Dozens of Ferguson residents used the council's public-comment period to urge the city to continue funding work required by its consent decree and to oppose cutting the salary of the city's consent-decree coordinator.
The comments followed a status hearing in federal court earlier in the day in which attorneys, the monitor and the judge reviewed progress, residents said; speakers reported the judge and U.S. Department of Justice representatives praised the city's recent work. Residents repeatedly asked the council not to divert consent-decree funds to other priorities.
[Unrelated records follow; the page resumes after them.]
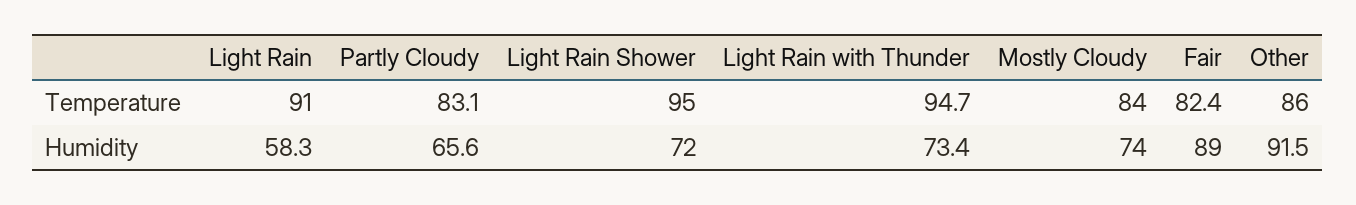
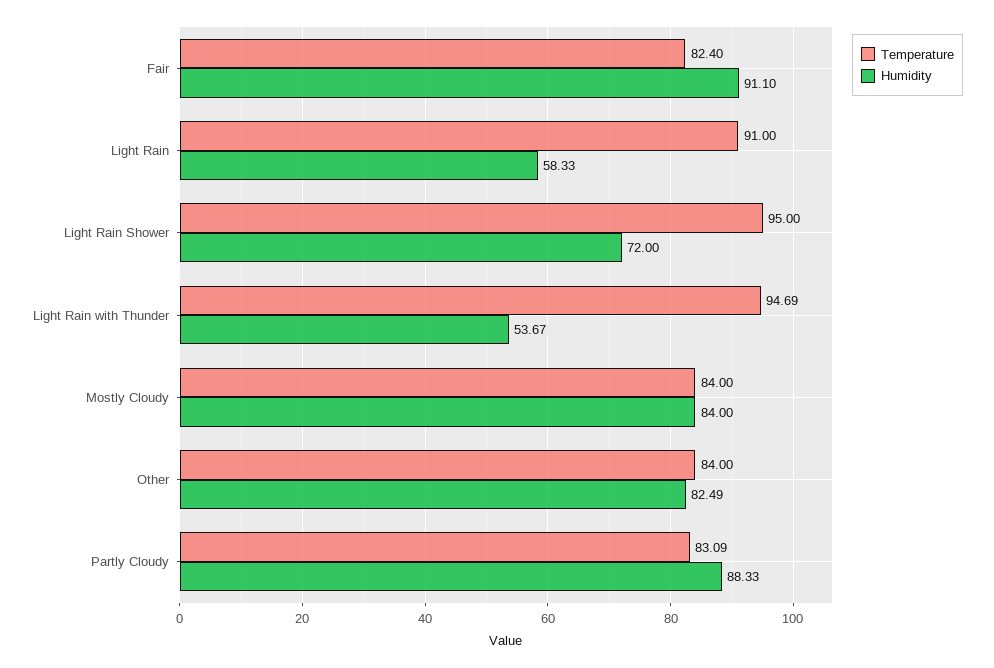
  {
    "Temperature": {
      "Light Rain": 91,
      "Partly Cloudy": 83.09,
      "Light Rain Shower": 95,
      "Light Rain with Thunder": 94.69,
      "Mostly Cloudy": 84,
      "Fair": 82.4,
-     "Other": 86
+     "Other": 84
    },
    "Humidity": {
      "Light Rain": 58.33,
-     "Partly Cloudy": 65.6,
+     "Partly Cloudy": 88.33,
      "Light Rain Shower": 72,
-     "Light Rain with Thunder": 73.4,
+     "Light Rain with Thunder": 53.67,
-     "Mostly Cloudy": 74,
+     "Mostly Cloudy": 84,
-     "Fair": 89,
+     "Fair": 91.1,
-     "Other": 91.5
+     "Other": 82.49
    }
  }

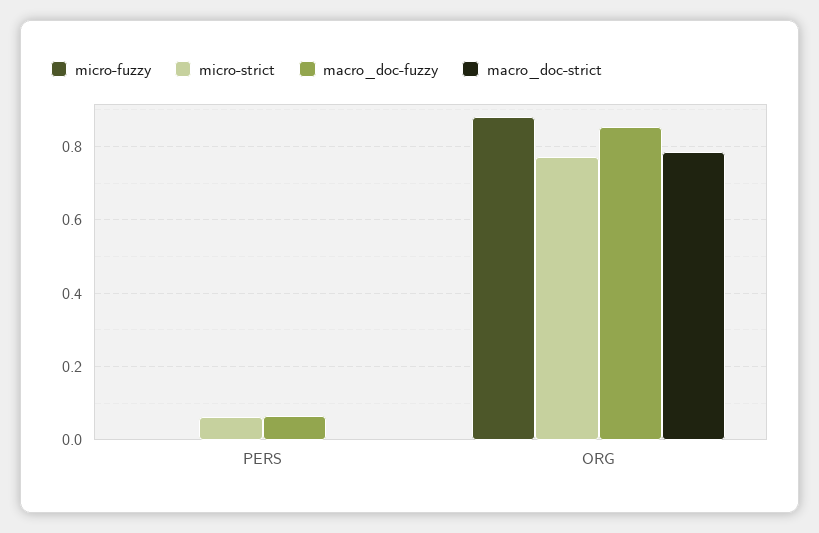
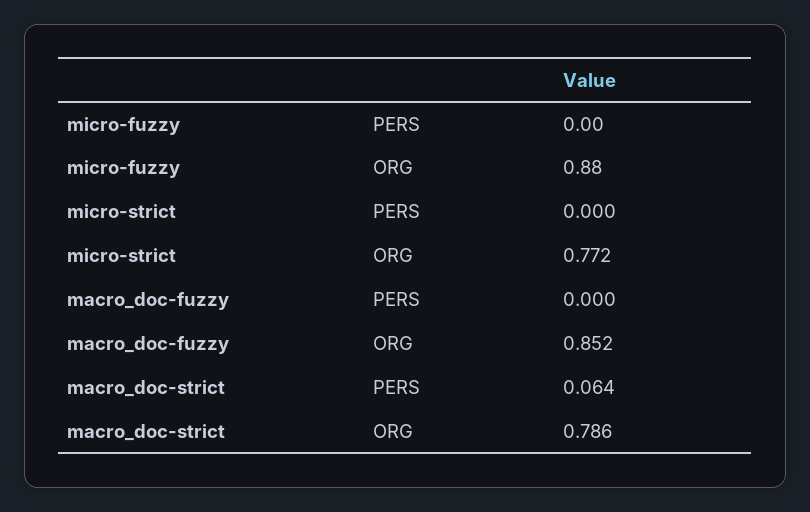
  {
    "micro-fuzzy": {
      "PERS": 0,
      "ORG": 0.88
    },
    "micro-strict": {
-     "PERS": 0.06,
+     "PERS": 0,
      "ORG": 0.772
    },
    "macro_doc-fuzzy": {
-     "PERS": 0.06,
+     "PERS": 0,
      "ORG": 0.852
    },
    "macro_doc-strict": {
-     "PERS": 0,
+     "PERS": 0.064,
      "ORG": 0.786
    }
  }

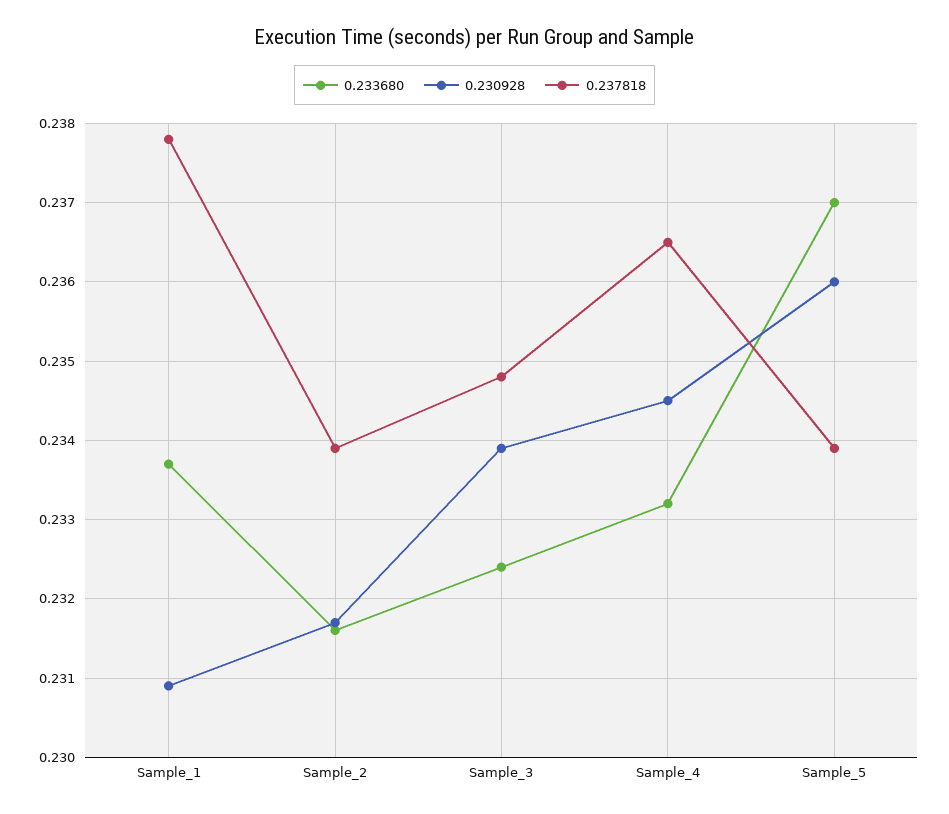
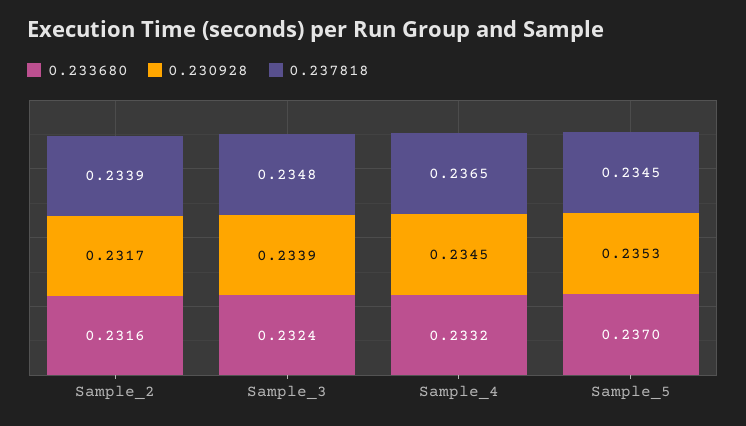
  {
    "0.233680": {
-     "Sample_1": 0.2337,
      "Sample_2": 0.2316,
      "Sample_3": 0.2324,
      "Sample_4": 0.2332,
      "Sample_5": 0.237
    },
    "0.230928": {
-     "Sample_1": 0.2309,
      "Sample_2": 0.2317,
      "Sample_3": 0.2339,
      "Sample_4": 0.2345,
-     "Sample_5": 0.236
+     "Sample_5": 0.2353
    },
    "0.237818": {
-     "Sample_1": 0.2378,
      "Sample_2": 0.2339,
      "Sample_3": 0.2348,
      "Sample_4": 0.2365,
-     "Sample_5": 0.2339
+     "Sample_5": 0.2345
    }
  }

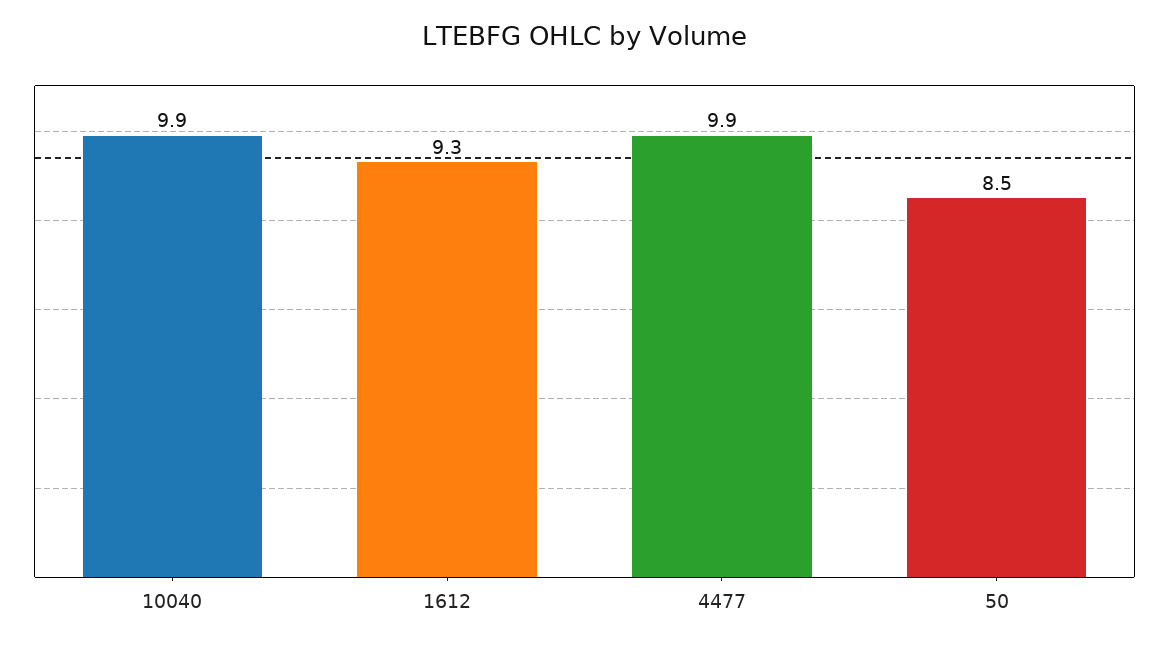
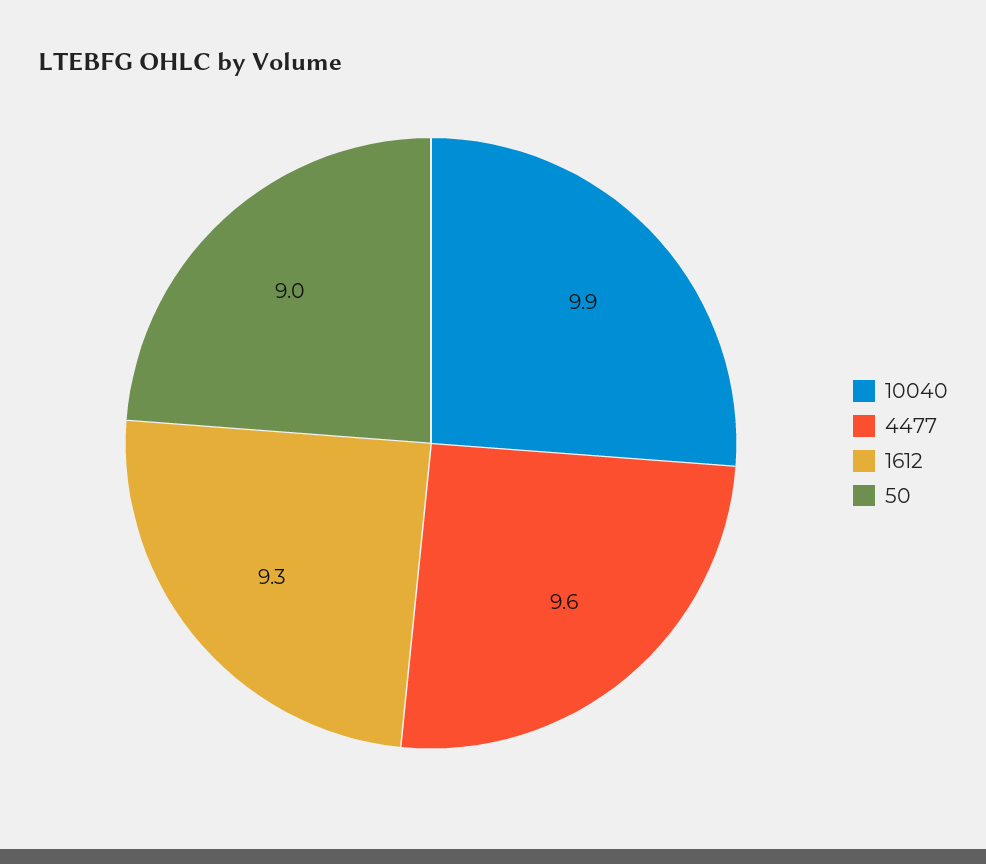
  {
    "10040": 9.9,
    "1612": 9.3,
-   "4477": 9.9,
+   "4477": 9.6,
-   "50": 8.5
+   "50": 9
  }

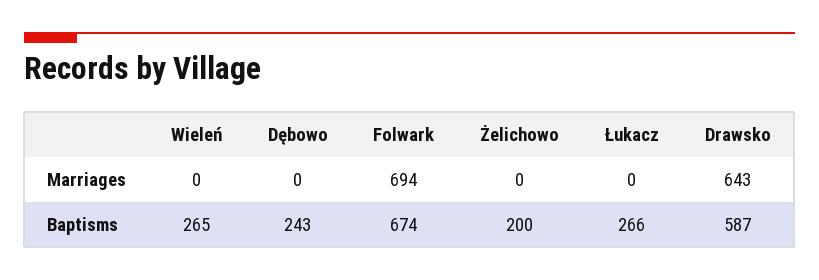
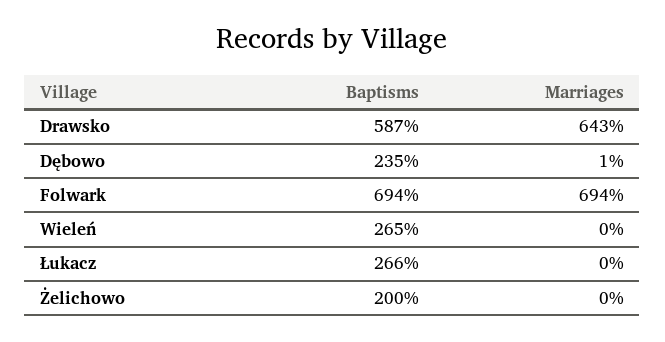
  {
    "Wieleń": {
      "Marriages": 0,
      "Baptisms": 265
    },
    "Dębowo": {
-     "Marriages": 0,
+     "Marriages": 1,
-     "Baptisms": 243
+     "Baptisms": 235
    },
    "Folwark": {
      "Marriages": 694,
-     "Baptisms": 674
+     "Baptisms": 694
    },
    "Żelichowo": {
      "Marriages": 0,
      "Baptisms": 200
    },
    "Łukacz": {
      "Marriages": 0,
      "Baptisms": 266
    },
    "Drawsko": {
      "Marriages": 643,
      "Baptisms": 587
    }
  }

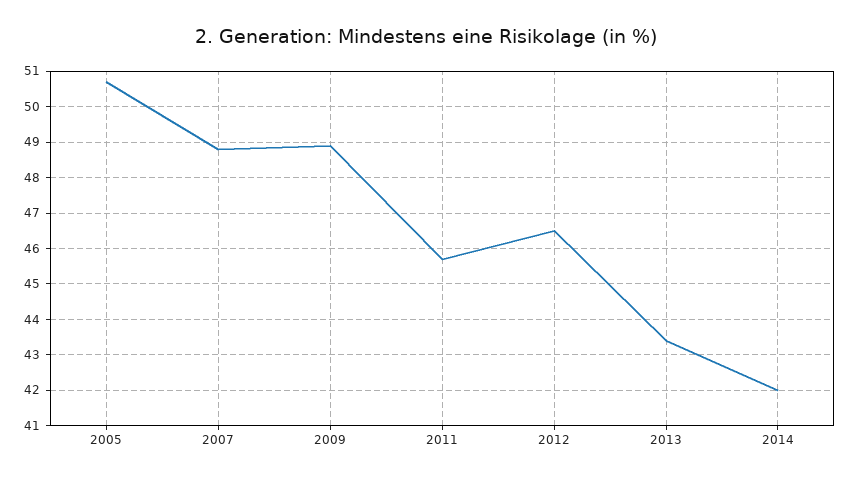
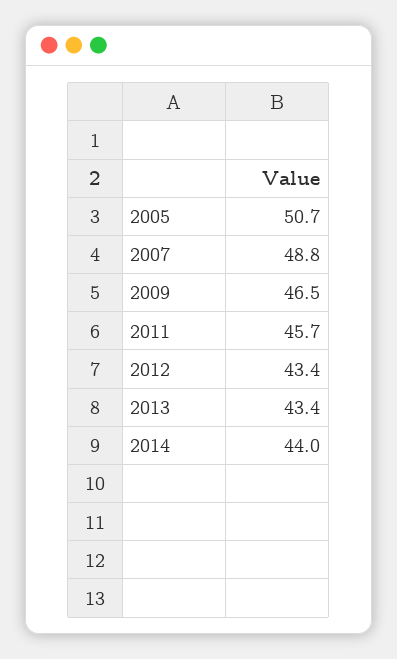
  {
    "2005": 50.7,
    "2007": 48.8,
-   "2009": 49,
+   "2009": 46.5,
    "2011": 45.7,
-   "2012": 46.5,
+   "2012": 43.4,
    "2013": 43.4,
-   "2014": 42
+   "2014": 44
  }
Speakers described the status hearing as a public reaffirmation of the city's legal obligations under the consent decree and said cutting staff or dollars could slow the reforms. Cassandra Butler, a Ward 2 resident, told the council, "If your goal is to speed up the activity needed to complete the consent decree sooner, then one needs to allocate more money, not less." Fran Griffin told the council the judge warned, "if you go against the consent decree, you will be in contempt."
Other speakers praised Patricia Washington, identified in public comments as the city's consent-decree coordinator. Mildred Clines said Washington is serving in two roles and urged the council not to cut her pay: "She's doing the work of two people, and they're wanting to cut what she's making. That's crazy." Several speakers said they had attended the status hearing and that the monitor and DOJ had commended the city's recent progress.
Tiffany Ellis read a petition from the Ferguson Neighborhood Police Steering Committee with more than 70 signatures asking the city to fully fund the consent-decree work. Cassandra Butler and other speakers said failing to budget sufficient staff or contractor support would likely lengthen the implementation timeline and could increase legal or litigation costs for the city.
The mayor closed public comment by referring allegations from business owners that they had been harassed to the city manager for investigation; no formal budget action or vote on consent-decree funding took place during the meeting.
Council members did not adopt any motion to change funding at the meeting; residents and community groups asked the council to maintain or increase resources to finish the court-ordered reforms.
The council did not take a formal vote on the consent decree at this meeting. The city manager was directed to review and respond to public complaints about alleged targeting of Black-owned businesses mentioned during public comment.